Task instructions
Print every line below exactly. Skip the pictures.

Recorded data
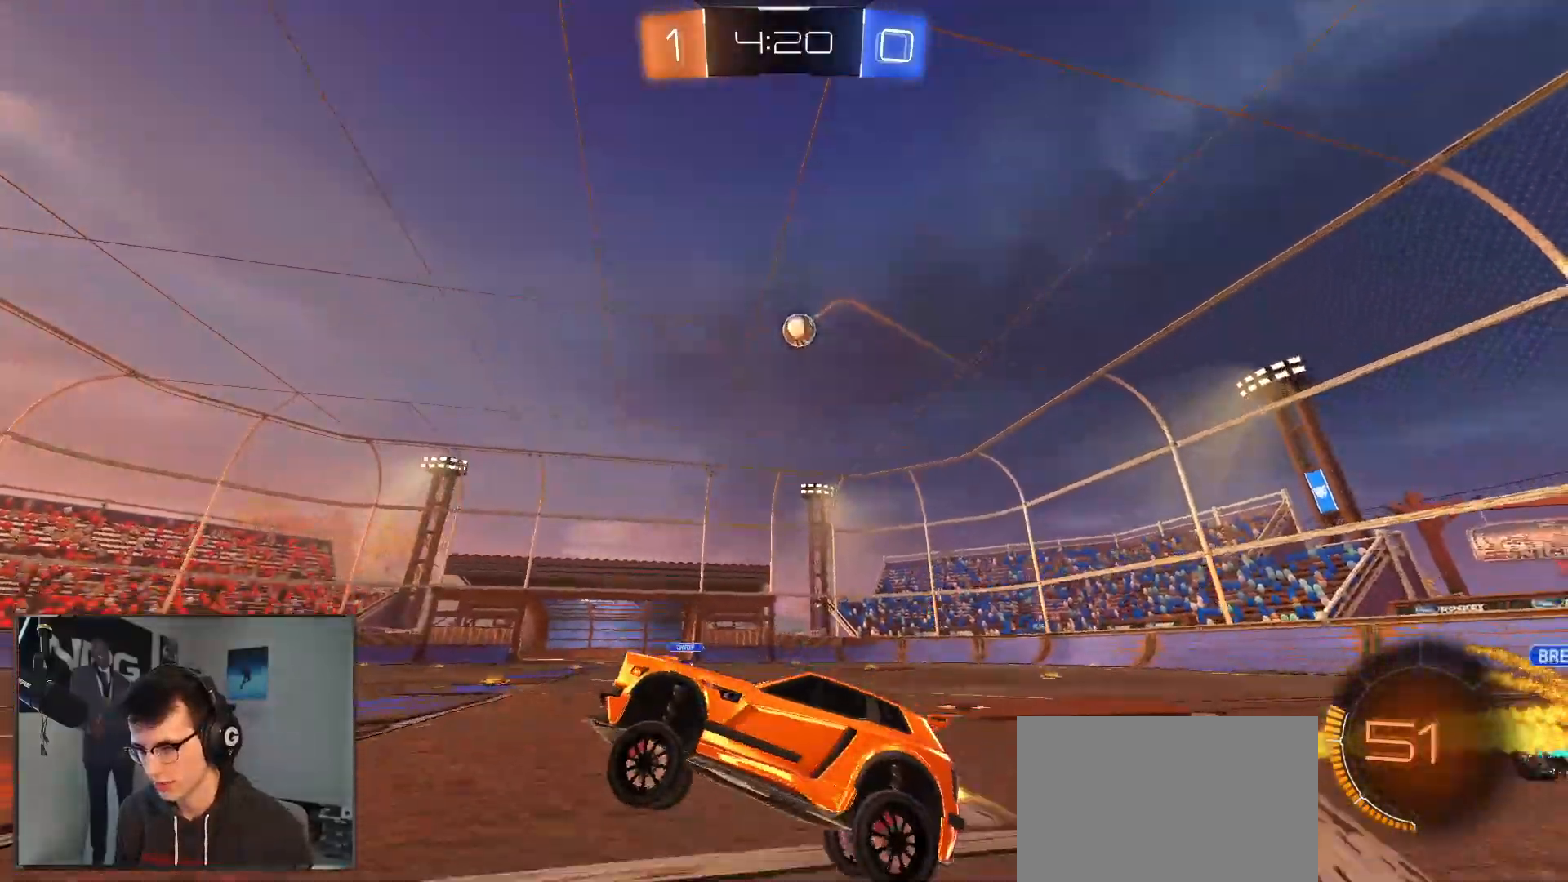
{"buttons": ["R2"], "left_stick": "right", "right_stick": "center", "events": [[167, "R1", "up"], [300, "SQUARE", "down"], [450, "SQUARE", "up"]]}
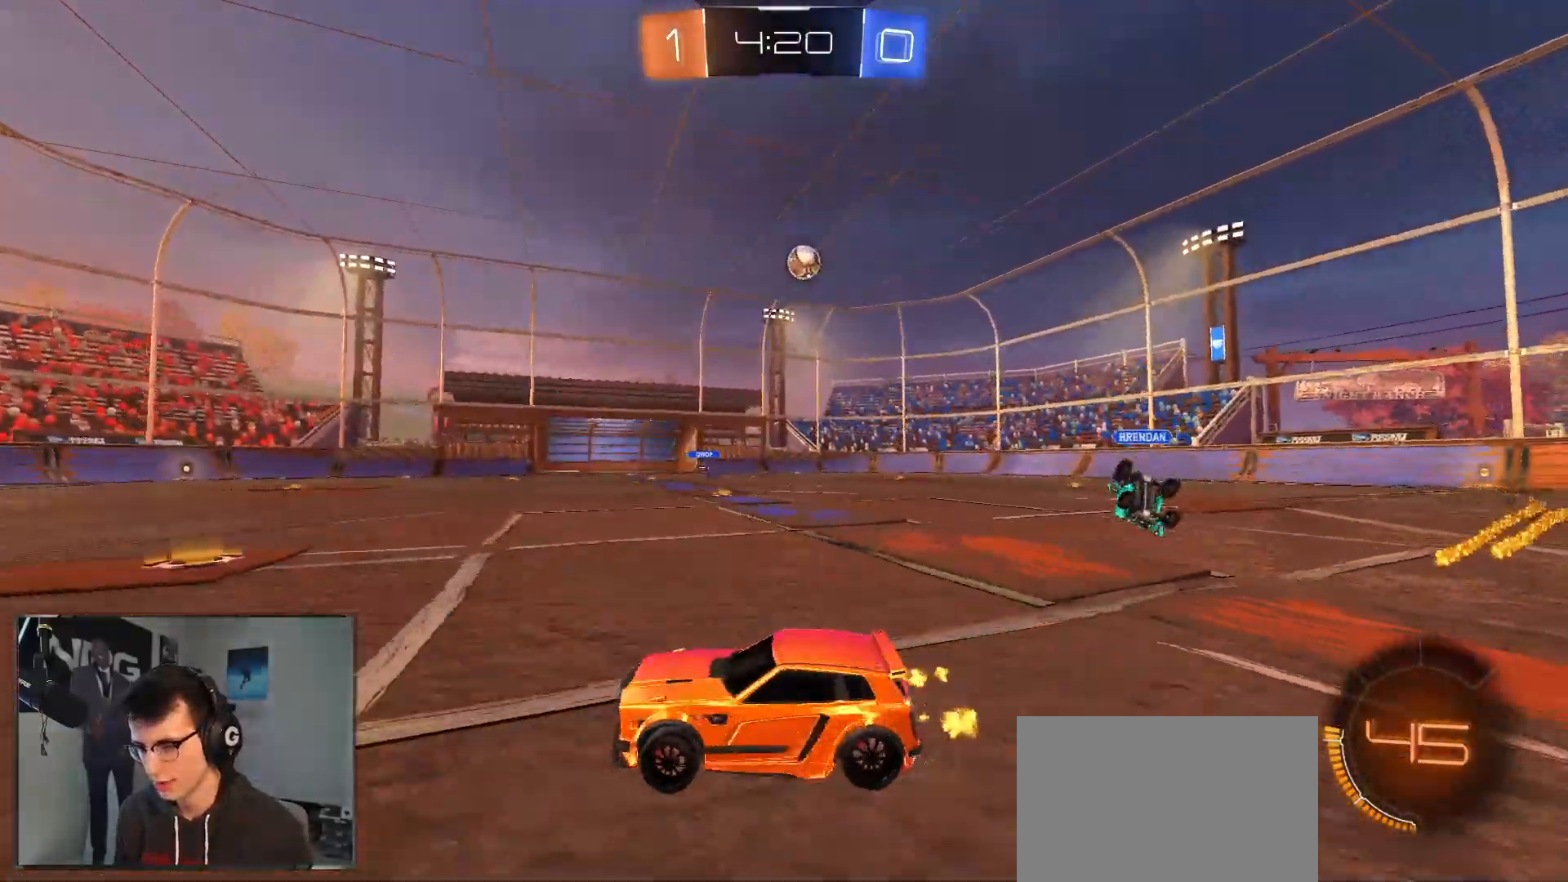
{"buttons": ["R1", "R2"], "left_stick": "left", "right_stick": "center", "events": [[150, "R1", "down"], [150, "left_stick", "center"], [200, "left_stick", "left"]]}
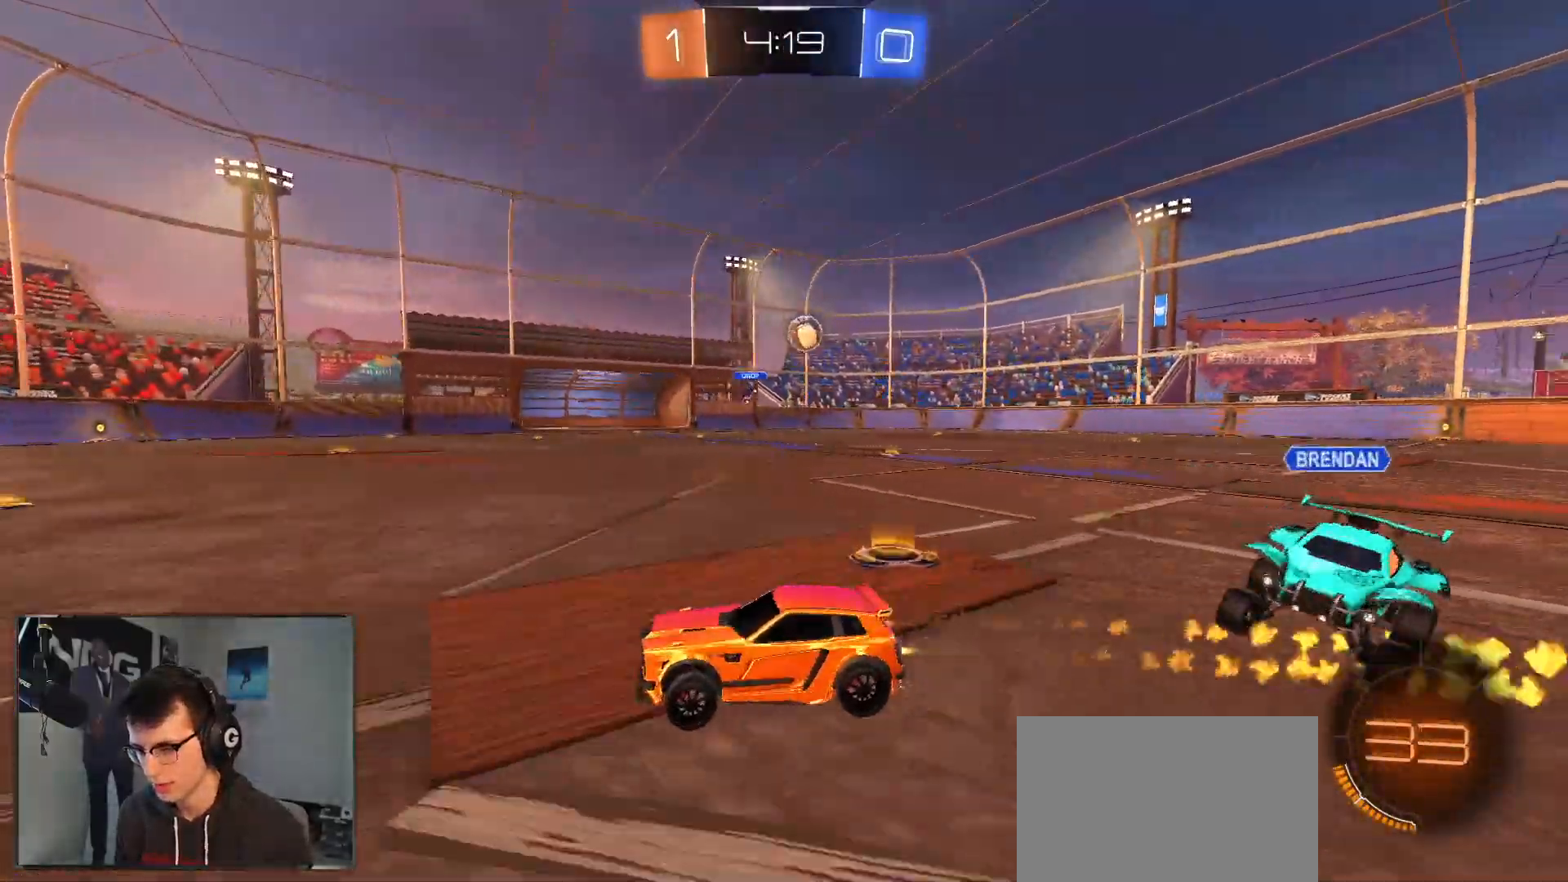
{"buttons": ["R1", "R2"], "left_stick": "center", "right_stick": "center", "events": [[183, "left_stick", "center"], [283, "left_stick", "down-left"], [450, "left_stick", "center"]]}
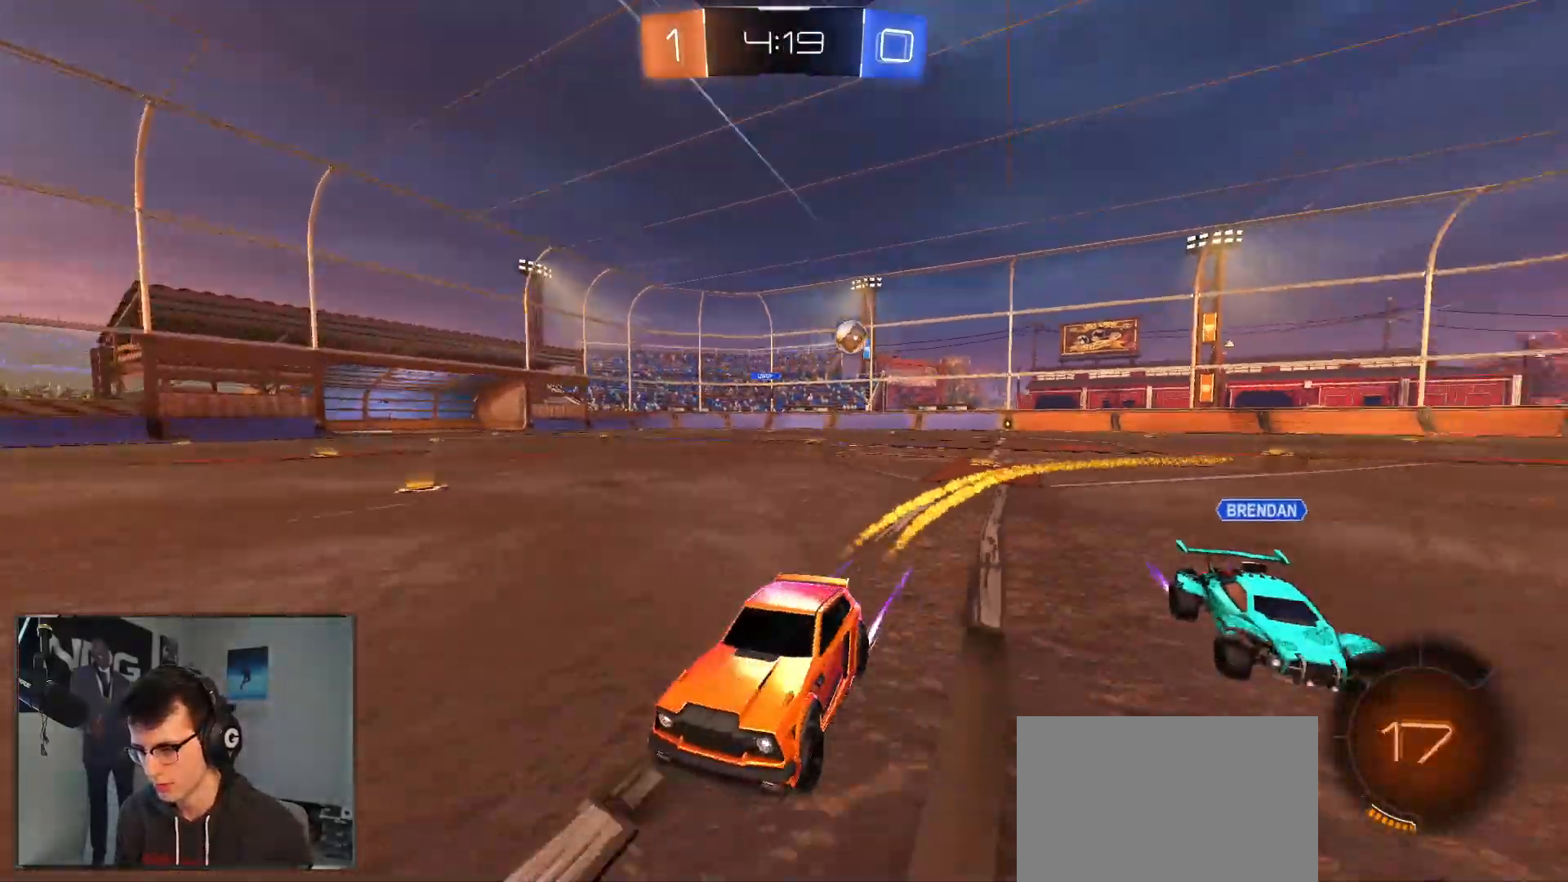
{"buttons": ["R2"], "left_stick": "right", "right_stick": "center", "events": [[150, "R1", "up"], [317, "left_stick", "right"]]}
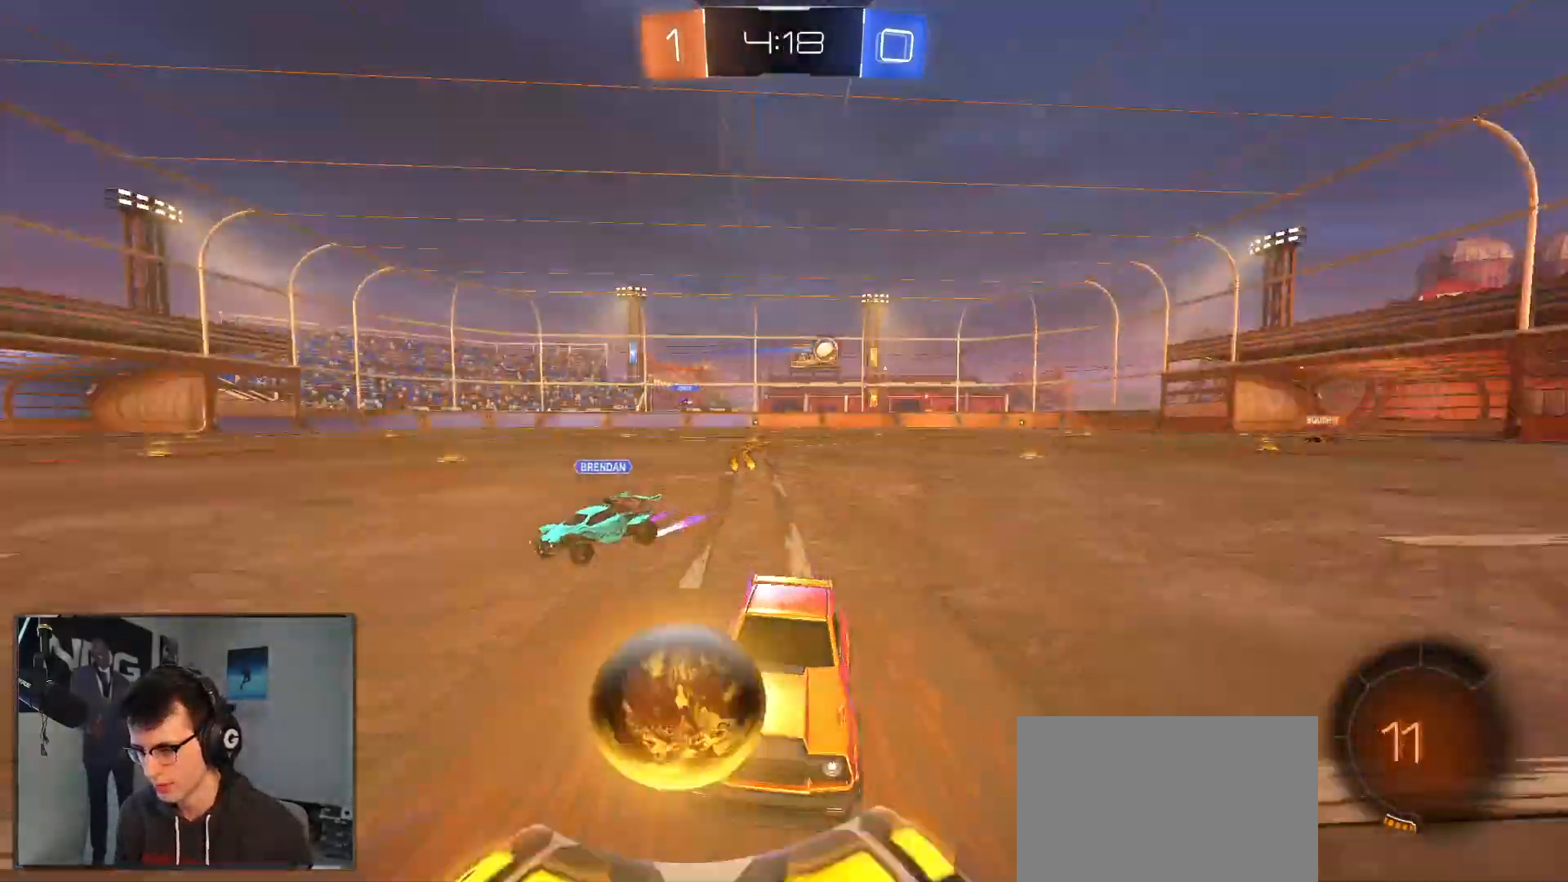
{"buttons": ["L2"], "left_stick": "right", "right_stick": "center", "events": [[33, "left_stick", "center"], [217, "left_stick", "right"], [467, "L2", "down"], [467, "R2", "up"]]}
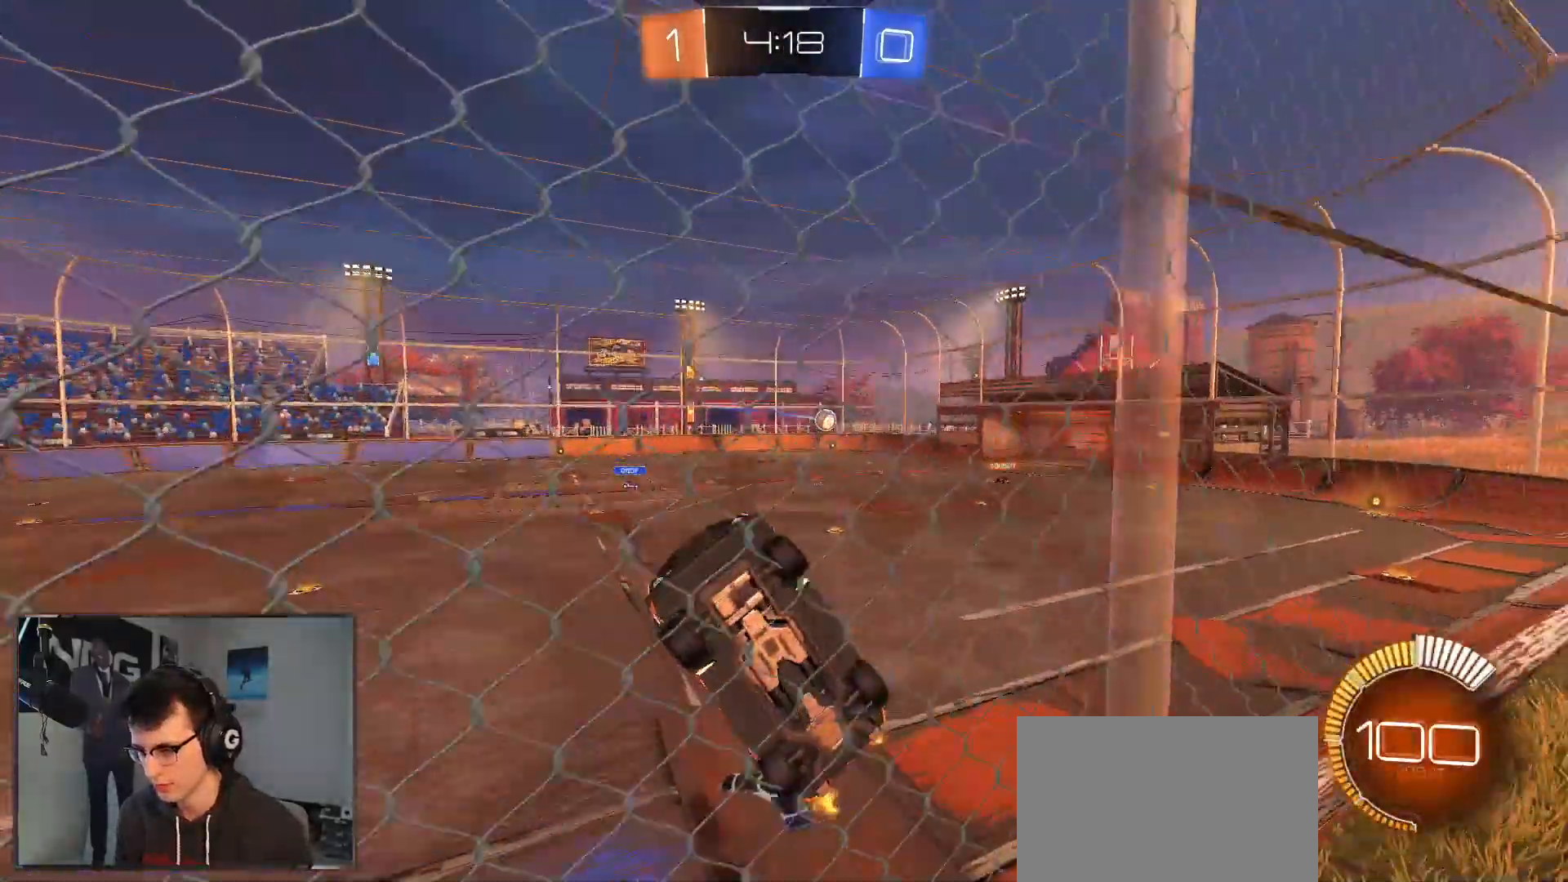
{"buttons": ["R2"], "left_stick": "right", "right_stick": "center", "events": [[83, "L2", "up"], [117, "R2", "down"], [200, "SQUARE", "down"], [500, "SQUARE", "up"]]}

Exercise output
{"buttons": ["R2"], "left_stick": "right", "right_stick": "center", "events": [[167, "R1", "up"], [300, "SQUARE", "down"], [450, "SQUARE", "up"]]}
{"buttons": ["R1", "R2"], "left_stick": "left", "right_stick": "center", "events": [[150, "R1", "down"], [150, "left_stick", "center"], [200, "left_stick", "left"]]}
{"buttons": ["R1", "R2"], "left_stick": "center", "right_stick": "center", "events": [[183, "left_stick", "center"], [283, "left_stick", "down-left"], [450, "left_stick", "center"]]}
{"buttons": ["R2"], "left_stick": "right", "right_stick": "center", "events": [[150, "R1", "up"], [317, "left_stick", "right"]]}
{"buttons": ["L2"], "left_stick": "right", "right_stick": "center", "events": [[33, "left_stick", "center"], [217, "left_stick", "right"], [467, "L2", "down"], [467, "R2", "up"]]}
{"buttons": ["R2"], "left_stick": "right", "right_stick": "center", "events": [[83, "L2", "up"], [117, "R2", "down"], [200, "SQUARE", "down"], [500, "SQUARE", "up"]]}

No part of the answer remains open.